▶ Stated exercise
Give each line of the material below as a row of a Markdown table with the columns "Row" and "Line," skipping blank lines and leaving the pictures out.
BEGIN Supplied records
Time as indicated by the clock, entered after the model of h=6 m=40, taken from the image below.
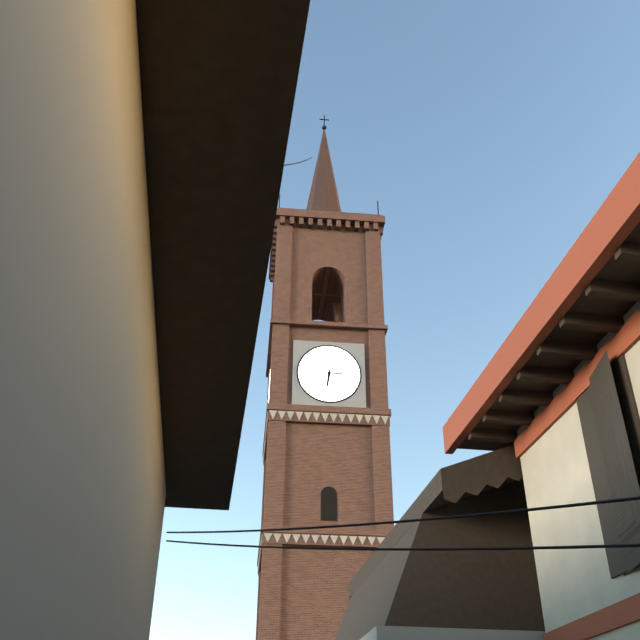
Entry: h=6 m=15
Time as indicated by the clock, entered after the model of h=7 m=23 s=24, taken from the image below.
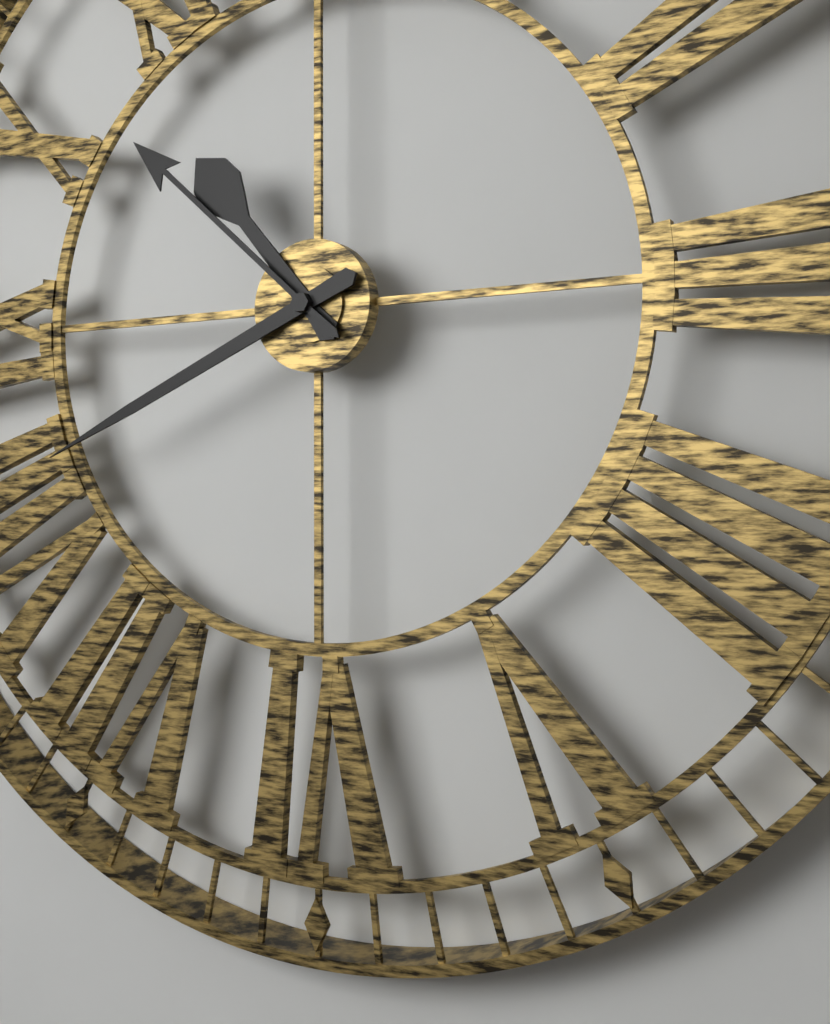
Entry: h=10 m=41 s=52
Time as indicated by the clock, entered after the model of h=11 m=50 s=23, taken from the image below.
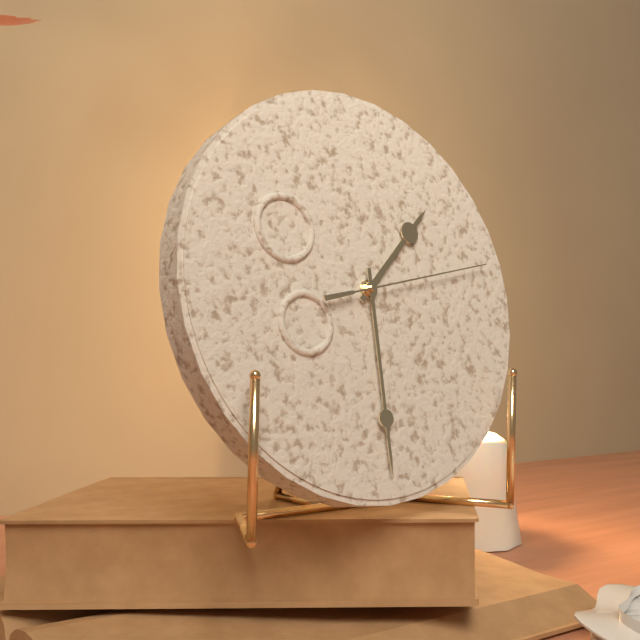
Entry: h=1 m=30 s=13
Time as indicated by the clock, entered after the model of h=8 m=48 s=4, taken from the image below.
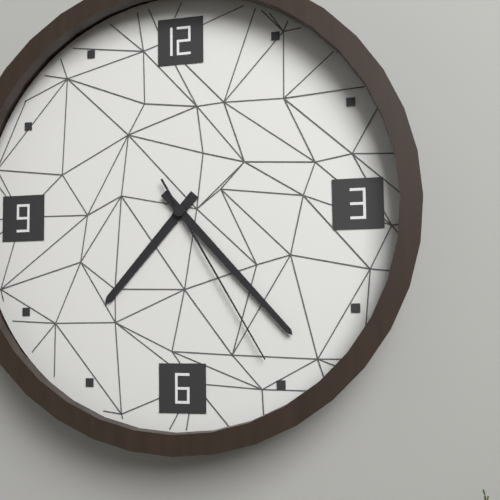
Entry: h=7 m=23 s=25
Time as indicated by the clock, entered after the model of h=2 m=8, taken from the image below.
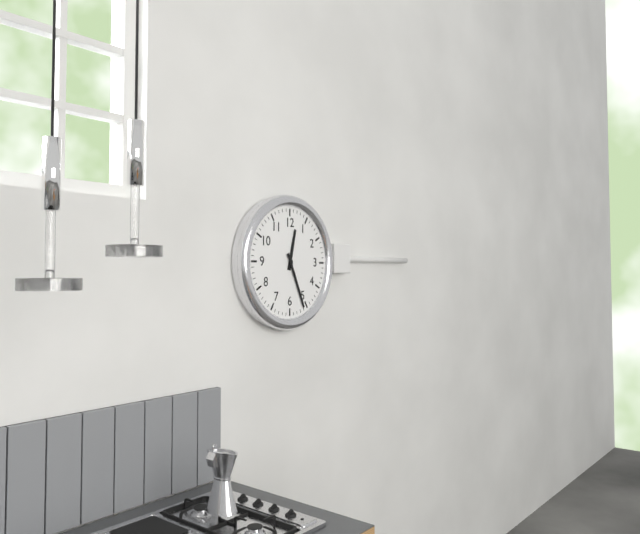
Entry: h=12 m=26
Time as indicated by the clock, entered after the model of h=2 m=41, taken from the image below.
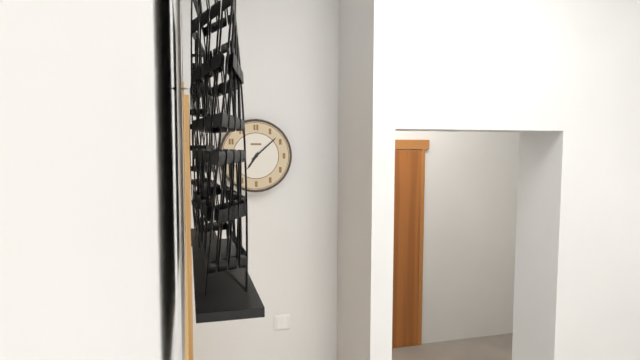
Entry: h=7 m=8
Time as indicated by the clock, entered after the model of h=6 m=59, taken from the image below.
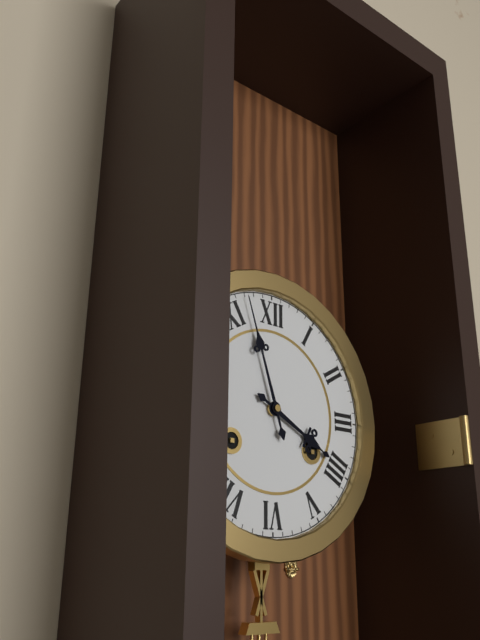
END Supplied records
▶ Exercise response
| Row | Line |
|---|---|
| 1 | Time as indicated by the clock, entered after the model of h=6 m=40, taken from the image below. |
| 2 | Entry: h=6 m=15 |
| 3 | Time as indicated by the clock, entered after the model of h=7 m=23 s=24, taken from the image below. |
| 4 | Entry: h=10 m=41 s=52 |
| 5 | Time as indicated by the clock, entered after the model of h=11 m=50 s=23, taken from the image below. |
| 6 | Entry: h=1 m=30 s=13 |
| 7 | Time as indicated by the clock, entered after the model of h=8 m=48 s=4, taken from the image below. |
| 8 | Entry: h=7 m=23 s=25 |
| 9 | Time as indicated by the clock, entered after the model of h=2 m=8, taken from the image below. |
| 10 | Entry: h=12 m=26 |
| 11 | Time as indicated by the clock, entered after the model of h=2 m=41, taken from the image below. |
| 12 | Entry: h=7 m=8 |
| 13 | Time as indicated by the clock, entered after the model of h=6 m=59, taken from the image below. |